[Exercise data]
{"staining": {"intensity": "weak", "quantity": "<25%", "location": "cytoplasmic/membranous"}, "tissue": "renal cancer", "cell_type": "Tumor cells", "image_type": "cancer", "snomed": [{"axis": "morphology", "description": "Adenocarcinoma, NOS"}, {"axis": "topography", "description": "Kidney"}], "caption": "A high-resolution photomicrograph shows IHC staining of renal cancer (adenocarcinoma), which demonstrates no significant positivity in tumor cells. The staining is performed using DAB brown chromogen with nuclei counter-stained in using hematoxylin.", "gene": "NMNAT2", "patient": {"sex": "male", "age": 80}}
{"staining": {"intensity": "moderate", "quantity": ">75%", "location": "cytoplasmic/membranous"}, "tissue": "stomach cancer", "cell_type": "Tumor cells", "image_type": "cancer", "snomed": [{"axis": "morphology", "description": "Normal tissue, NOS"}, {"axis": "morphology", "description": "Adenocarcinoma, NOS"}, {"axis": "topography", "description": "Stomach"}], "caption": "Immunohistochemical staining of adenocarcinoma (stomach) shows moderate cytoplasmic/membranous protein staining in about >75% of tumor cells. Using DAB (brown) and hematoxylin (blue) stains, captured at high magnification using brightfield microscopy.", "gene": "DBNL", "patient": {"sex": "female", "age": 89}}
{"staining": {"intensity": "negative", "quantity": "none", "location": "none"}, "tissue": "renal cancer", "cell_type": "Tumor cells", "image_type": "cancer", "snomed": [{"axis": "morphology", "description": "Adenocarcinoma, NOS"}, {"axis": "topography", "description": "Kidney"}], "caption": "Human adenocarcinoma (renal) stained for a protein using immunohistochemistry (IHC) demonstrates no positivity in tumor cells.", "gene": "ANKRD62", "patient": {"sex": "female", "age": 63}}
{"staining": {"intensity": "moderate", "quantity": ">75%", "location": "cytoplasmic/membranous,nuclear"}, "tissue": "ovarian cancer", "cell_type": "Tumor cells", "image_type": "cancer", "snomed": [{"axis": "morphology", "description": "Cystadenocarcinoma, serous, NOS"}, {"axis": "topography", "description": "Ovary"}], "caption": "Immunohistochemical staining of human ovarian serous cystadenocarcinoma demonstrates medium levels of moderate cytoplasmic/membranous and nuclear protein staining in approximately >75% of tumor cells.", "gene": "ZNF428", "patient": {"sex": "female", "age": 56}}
[/Exercise data]
What is needed: Your reply should match the data above exactly, line for line.

Written response:
{"staining": {"intensity": "weak", "quantity": "<25%", "location": "cytoplasmic/membranous"}, "tissue": "renal cancer", "cell_type": "Tumor cells", "image_type": "cancer", "snomed": [{"axis": "morphology", "description": "Adenocarcinoma, NOS"}, {"axis": "topography", "description": "Kidney"}], "caption": "A high-resolution photomicrograph shows IHC staining of renal cancer (adenocarcinoma), which demonstrates no significant positivity in tumor cells. The staining is performed using DAB brown chromogen with nuclei counter-stained in using hematoxylin.", "gene": "NMNAT2", "patient": {"sex": "male", "age": 80}}
{"staining": {"intensity": "moderate", "quantity": ">75%", "location": "cytoplasmic/membranous"}, "tissue": "stomach cancer", "cell_type": "Tumor cells", "image_type": "cancer", "snomed": [{"axis": "morphology", "description": "Normal tissue, NOS"}, {"axis": "morphology", "description": "Adenocarcinoma, NOS"}, {"axis": "topography", "description": "Stomach"}], "caption": "Immunohistochemical staining of adenocarcinoma (stomach) shows moderate cytoplasmic/membranous protein staining in about >75% of tumor cells. Using DAB (brown) and hematoxylin (blue) stains, captured at high magnification using brightfield microscopy.", "gene": "DBNL", "patient": {"sex": "female", "age": 89}}
{"staining": {"intensity": "negative", "quantity": "none", "location": "none"}, "tissue": "renal cancer", "cell_type": "Tumor cells", "image_type": "cancer", "snomed": [{"axis": "morphology", "description": "Adenocarcinoma, NOS"}, {"axis": "topography", "description": "Kidney"}], "caption": "Human adenocarcinoma (renal) stained for a protein using immunohistochemistry (IHC) demonstrates no positivity in tumor cells.", "gene": "ANKRD62", "patient": {"sex": "female", "age": 63}}
{"staining": {"intensity": "moderate", "quantity": ">75%", "location": "cytoplasmic/membranous,nuclear"}, "tissue": "ovarian cancer", "cell_type": "Tumor cells", "image_type": "cancer", "snomed": [{"axis": "morphology", "description": "Cystadenocarcinoma, serous, NOS"}, {"axis": "topography", "description": "Ovary"}], "caption": "Immunohistochemical staining of human ovarian serous cystadenocarcinoma demonstrates medium levels of moderate cytoplasmic/membranous and nuclear protein staining in approximately >75% of tumor cells.", "gene": "ZNF428", "patient": {"sex": "female", "age": 56}}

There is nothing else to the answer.